Be aware of the risks
According to PSG Online, no one should trade shares unless they have instituted risk control measures such as putting ‘stop loss’ controls in place. Share trading requires a high appetite for risk, time to watch the markets and an expert knowledge of the markets and trading process.
Darren Cohen, head of marketing at PSG Wealth, explains: “Making an informed financial decision is key to mitigating risk where one has considered the options that would best suit their personal needs. It‘s for this reason that client education is imperative to PSG Online’s mission of creating wealth for our clients.”

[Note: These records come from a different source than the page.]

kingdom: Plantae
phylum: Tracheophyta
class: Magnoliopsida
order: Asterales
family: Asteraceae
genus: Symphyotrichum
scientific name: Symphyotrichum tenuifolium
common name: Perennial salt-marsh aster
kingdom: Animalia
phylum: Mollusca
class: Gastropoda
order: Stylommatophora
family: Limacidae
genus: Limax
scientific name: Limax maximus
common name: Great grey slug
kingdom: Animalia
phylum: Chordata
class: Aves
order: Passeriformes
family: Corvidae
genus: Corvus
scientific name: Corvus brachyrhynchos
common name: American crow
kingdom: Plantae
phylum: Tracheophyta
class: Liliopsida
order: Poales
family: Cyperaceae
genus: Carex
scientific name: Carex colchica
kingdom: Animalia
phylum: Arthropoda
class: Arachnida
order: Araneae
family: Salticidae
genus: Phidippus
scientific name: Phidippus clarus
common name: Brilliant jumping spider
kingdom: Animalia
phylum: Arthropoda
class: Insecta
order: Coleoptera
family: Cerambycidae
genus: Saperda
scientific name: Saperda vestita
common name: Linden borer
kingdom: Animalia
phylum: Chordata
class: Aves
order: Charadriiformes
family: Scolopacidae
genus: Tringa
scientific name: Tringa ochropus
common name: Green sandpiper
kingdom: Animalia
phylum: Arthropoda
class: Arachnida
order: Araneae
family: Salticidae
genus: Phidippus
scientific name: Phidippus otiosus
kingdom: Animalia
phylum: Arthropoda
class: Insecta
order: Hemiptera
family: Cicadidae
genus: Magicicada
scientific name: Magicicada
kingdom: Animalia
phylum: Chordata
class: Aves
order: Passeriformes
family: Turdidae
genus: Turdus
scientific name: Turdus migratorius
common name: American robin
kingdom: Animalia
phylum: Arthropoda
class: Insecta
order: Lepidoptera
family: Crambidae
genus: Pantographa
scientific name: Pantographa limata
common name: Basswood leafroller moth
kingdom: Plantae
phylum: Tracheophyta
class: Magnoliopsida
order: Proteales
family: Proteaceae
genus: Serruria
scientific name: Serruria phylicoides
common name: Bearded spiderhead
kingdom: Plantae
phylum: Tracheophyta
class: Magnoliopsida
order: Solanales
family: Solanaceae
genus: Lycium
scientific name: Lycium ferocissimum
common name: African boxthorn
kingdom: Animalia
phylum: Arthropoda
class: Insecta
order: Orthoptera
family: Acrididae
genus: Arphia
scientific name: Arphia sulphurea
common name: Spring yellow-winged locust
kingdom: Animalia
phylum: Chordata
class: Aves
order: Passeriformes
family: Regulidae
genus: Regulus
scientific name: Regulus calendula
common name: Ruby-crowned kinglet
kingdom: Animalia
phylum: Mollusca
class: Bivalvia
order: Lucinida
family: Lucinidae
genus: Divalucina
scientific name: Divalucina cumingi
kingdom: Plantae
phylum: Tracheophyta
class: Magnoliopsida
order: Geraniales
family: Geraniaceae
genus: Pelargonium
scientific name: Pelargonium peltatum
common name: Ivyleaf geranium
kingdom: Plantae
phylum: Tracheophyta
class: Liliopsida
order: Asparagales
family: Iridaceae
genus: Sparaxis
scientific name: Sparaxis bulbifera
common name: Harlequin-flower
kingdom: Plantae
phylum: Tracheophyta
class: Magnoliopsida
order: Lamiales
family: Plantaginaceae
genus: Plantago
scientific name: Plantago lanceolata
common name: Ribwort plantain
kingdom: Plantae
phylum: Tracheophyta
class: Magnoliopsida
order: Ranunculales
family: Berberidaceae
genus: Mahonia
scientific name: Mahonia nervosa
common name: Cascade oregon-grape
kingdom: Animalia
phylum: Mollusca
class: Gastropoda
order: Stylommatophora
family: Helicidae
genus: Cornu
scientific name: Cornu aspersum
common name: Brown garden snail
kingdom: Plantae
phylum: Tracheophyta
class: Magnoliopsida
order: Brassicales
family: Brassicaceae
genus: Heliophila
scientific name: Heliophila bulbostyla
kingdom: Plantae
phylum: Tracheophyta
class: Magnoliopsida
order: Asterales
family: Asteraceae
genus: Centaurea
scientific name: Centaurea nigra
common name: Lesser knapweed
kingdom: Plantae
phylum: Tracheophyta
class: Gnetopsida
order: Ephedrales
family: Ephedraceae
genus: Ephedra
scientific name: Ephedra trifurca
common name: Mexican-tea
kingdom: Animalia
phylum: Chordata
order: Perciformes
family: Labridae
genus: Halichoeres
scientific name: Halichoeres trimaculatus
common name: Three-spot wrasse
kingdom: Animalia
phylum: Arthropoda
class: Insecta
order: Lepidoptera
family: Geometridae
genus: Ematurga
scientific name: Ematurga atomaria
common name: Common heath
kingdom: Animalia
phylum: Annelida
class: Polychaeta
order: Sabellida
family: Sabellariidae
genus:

This type of investment affords you two options, says Maarten Ackerman, chief economist and advisory partner at Citadel: You can either take money out of the country by converting it into hard currency and investing it overseas, or you can choose a rand-denominated investment via a South African unit trust.
Should you select the second option, your money is consigned in a rand-denominated asset-swap fund, and the unit trust uses that money to invest offshore. When the money is eventually repatriated, it will be paid out in rands.
“Politically risk-averse investors will prefer to make use of direct offshore investing, as with this option the investor never has to repatriate or convert their investment back to rands,” says Magnus de Wet, director of Vista Wealth Management. “With a weakening rand, direct offshore investing would be the preferred investment approach.”
Be aware of the risks
Investing in any type of commodity involves potential loss. Two of the measures you can take to reduce risk are:
- Investing in low risk commodities, for example, a fixed deposit with an offshore bank
- Diversifying your offshore investment portfolio adequately to balance out high risk offshore investments with more conservative, secure investments?
As a newbie to investing you be risk averse, so high-performance offshore investments, although brimming with the promise of very high returns, are not recommended until you know your way around turnovers and returns.
How to make money investing
Contrary to popular belief, you don’t need (a lot of) money to make money. Wealth isn’t a prerequisite for investing. You can take advantage of investing over time, if you start sooner rather than later. While this means you’ll have to wait a little longer before quitting your job in favour of early retirement and living off your dividends, the long-term rewards are lucrative.
Remember these crucial pieces of advice before making your investment decisions:
- Diversify your portfolio, so you never have all of your money invested in one account, venture or business. The best way you can manage risk is by not putting all your eggs in one basket
- “Be careful who you trust with your money, make sure you invest your money with a reliable and established company with a solid history and reputation, do your research and do not be afraid to ask questions,” advises Craig Hutchison, CEO Engel & Völkers Southern Africa
- You can achieve a great deal by simply investing or saving portion of your salary every month
- Know the difference between investing and saving. “Saving is storing your money, while investing is growing your money,” he says. “One of the significant differences between the wealthy and not-so-wealthy is that wealthy individuals earn interest while everyone else pays interest.”
- “The way that the prosperous continue to build their wealth isn’t really a secret – they spend less than they earn, save the difference, and let the potential of compound interest make their riches grow,” says Hutchison.
“Financial wellbeing is a long-term commitment, but with the right guidance, discipline and savvy decision-making, you may achieve your goal sooner than you think. It is never too late to start investing in your financial well-being,” he concludes.